If you normally surf the web for a few minutes after eating lunch at your desk, get up, go outside, and walk around the block instead. You’ll return with more energy than you’ll get from reading headlines.
Sometime in mid-afternoon, go outside to take a “smoke break.” Only don’t smoke. Enjoy the sun before it sets (which is going to happen at about 4:30 p.m. by mid-November around here).
If you often pick up your kids at school, try parking and walking to get your children instead of getting in the car line (provided this is an option at your school).
Invest in outdoor exercise gear. I really dislike running on the treadmill, so I’m trying to stretch the number of days I can run outside. With any luck, I’ll be able to hit 20 minutes every day this winter as well.
How do you sneak in outdoor activity, especially as the days turn dark and cold?
Walking after a meal also increases insulin sensitivity, which means your blood sugar doesn’t spike as much. A short brisk walk after lunch or dinner can do great things for blood sugars–I always recommend walking after meals to my patients.
@Gillian – great point! It was such a nice night for walking last night. I got an extra 3000+ steps after dinner, and the kids got tired out, which was awesome.

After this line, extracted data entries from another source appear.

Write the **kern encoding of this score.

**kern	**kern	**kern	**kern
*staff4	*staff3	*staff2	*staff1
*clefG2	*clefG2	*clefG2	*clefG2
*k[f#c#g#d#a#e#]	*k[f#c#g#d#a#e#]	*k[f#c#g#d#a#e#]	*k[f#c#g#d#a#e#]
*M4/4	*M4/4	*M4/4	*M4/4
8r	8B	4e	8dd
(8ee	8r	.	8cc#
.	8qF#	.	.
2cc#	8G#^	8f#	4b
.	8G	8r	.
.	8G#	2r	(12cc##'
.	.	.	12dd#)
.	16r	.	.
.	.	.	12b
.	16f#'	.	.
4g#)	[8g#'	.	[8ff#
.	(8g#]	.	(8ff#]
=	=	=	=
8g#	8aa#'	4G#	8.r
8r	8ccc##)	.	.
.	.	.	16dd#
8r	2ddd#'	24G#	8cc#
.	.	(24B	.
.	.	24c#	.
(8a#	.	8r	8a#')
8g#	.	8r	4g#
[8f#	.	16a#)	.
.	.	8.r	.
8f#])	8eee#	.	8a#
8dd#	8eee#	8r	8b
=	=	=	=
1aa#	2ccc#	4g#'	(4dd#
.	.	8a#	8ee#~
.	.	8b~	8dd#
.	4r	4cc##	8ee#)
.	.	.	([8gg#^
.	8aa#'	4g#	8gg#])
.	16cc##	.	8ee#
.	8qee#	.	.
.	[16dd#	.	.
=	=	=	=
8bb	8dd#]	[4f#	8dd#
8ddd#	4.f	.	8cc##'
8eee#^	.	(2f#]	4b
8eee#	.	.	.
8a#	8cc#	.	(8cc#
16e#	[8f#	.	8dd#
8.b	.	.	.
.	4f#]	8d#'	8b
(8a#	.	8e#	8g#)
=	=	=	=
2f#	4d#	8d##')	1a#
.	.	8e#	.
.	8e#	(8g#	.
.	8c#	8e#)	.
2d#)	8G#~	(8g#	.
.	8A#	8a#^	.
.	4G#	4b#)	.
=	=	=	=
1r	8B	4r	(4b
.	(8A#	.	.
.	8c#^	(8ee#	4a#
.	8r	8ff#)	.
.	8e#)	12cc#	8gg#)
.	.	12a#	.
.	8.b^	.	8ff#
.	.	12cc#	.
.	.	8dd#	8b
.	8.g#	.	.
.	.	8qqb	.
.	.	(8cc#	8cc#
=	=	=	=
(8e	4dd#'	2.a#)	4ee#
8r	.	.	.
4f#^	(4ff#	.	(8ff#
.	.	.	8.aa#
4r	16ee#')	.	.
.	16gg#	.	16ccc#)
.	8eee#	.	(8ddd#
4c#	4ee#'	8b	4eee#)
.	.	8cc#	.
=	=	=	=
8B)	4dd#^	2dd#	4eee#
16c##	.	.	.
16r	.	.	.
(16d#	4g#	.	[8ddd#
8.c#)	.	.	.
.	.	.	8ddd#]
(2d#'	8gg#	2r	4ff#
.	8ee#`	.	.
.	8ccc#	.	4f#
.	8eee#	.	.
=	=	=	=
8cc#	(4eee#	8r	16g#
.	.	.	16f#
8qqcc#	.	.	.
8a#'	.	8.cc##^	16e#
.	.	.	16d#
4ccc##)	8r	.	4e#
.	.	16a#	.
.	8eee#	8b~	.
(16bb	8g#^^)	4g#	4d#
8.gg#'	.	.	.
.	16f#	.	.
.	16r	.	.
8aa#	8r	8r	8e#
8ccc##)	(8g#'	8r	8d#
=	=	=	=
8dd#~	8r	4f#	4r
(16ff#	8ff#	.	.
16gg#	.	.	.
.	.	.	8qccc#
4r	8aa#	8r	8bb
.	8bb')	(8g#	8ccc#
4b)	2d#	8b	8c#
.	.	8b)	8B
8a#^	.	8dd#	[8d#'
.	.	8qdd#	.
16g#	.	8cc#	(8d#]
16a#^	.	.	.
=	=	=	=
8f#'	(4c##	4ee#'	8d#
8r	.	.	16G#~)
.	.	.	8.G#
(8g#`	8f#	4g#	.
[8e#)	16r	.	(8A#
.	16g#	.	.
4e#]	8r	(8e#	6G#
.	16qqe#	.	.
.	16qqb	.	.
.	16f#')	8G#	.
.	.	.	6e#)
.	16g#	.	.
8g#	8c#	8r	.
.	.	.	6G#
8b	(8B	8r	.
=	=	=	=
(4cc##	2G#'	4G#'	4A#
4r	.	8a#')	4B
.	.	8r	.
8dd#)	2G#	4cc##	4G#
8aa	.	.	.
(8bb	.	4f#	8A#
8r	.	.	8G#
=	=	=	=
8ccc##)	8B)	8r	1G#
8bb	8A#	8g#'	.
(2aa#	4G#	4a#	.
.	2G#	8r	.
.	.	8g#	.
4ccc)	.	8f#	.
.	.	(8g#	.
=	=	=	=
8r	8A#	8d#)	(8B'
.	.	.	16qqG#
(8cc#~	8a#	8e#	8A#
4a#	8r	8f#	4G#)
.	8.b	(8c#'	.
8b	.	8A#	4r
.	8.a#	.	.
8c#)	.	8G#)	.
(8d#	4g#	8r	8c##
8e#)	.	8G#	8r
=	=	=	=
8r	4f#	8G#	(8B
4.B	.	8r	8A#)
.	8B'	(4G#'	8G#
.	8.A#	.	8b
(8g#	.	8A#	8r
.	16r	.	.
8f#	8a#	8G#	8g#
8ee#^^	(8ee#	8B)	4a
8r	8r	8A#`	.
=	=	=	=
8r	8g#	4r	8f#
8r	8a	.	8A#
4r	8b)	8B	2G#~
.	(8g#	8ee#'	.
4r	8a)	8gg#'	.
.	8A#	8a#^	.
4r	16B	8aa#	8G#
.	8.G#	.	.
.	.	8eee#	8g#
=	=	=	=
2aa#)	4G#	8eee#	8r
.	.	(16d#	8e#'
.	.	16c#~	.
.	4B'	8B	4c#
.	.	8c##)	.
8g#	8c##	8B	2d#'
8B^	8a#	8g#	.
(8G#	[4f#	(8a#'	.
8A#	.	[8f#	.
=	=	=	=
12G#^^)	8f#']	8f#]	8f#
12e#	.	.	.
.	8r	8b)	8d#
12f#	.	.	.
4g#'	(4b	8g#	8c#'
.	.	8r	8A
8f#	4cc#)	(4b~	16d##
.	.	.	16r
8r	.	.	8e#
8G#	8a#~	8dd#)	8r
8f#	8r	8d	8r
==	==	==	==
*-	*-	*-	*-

Every year, I tell myself that I’ll be an outdoor runner in the winter, but it’s just so hard! I live in the DC area, so winters are relatively mild (often in the 40s), so I feel like I should be able to deal with this. Outdoor running is so much easier for me to fit into my schedule with little kids (vs the gym, etc) so I want to make it work. Do you have any cold weather running gear recommendations?? I think (hope!!) that might help me actually become a winter runner…at least on the relatively warm days.
@Sara – DC should be doable! Cold itself isn’t bad (and I’d say that 40s is really PR weather) – it’s usually the precipitation that makes it difficult to run outside, both during the snow/sleet itself and then when there’s ice on the ground. My running buddy Jane slipped on ice and broke her arm last year — it is serious stuff.
When that’s not the case, I usually run with Polartec-type fleece pants. I know that lots of running clothes companies make wind resistant pants, but I personally like fuzziness in my winter wear. It feels nice to pull it on (even if it can get sweaty…). I wear a base warm layer – I have an Under Armour spandex-type base layer, and then I have a New Balance jacket that is marketed to runners (finger holes, venting, etc.) but any wind resistant jacket should work.
Then – key! Gloves, headband to cover my ears, and if it’s cold enough, one of those loops that functions as a scarf. Breathing in cold air makes me miserable, so having an option to warm the air in the scarf is really helpful.
When I’ve done races in cold weather I put those hot pack things in my pockets. So I have the option to warm my hands. My hands get really cold and numb easily.
When I lived in Scandinavia, I always walked 20 minutes outside after lunch, when it was brightest. I did this at least between the dates that time was changed (October to like March?), and I also exercised more. It made the darkness bearable!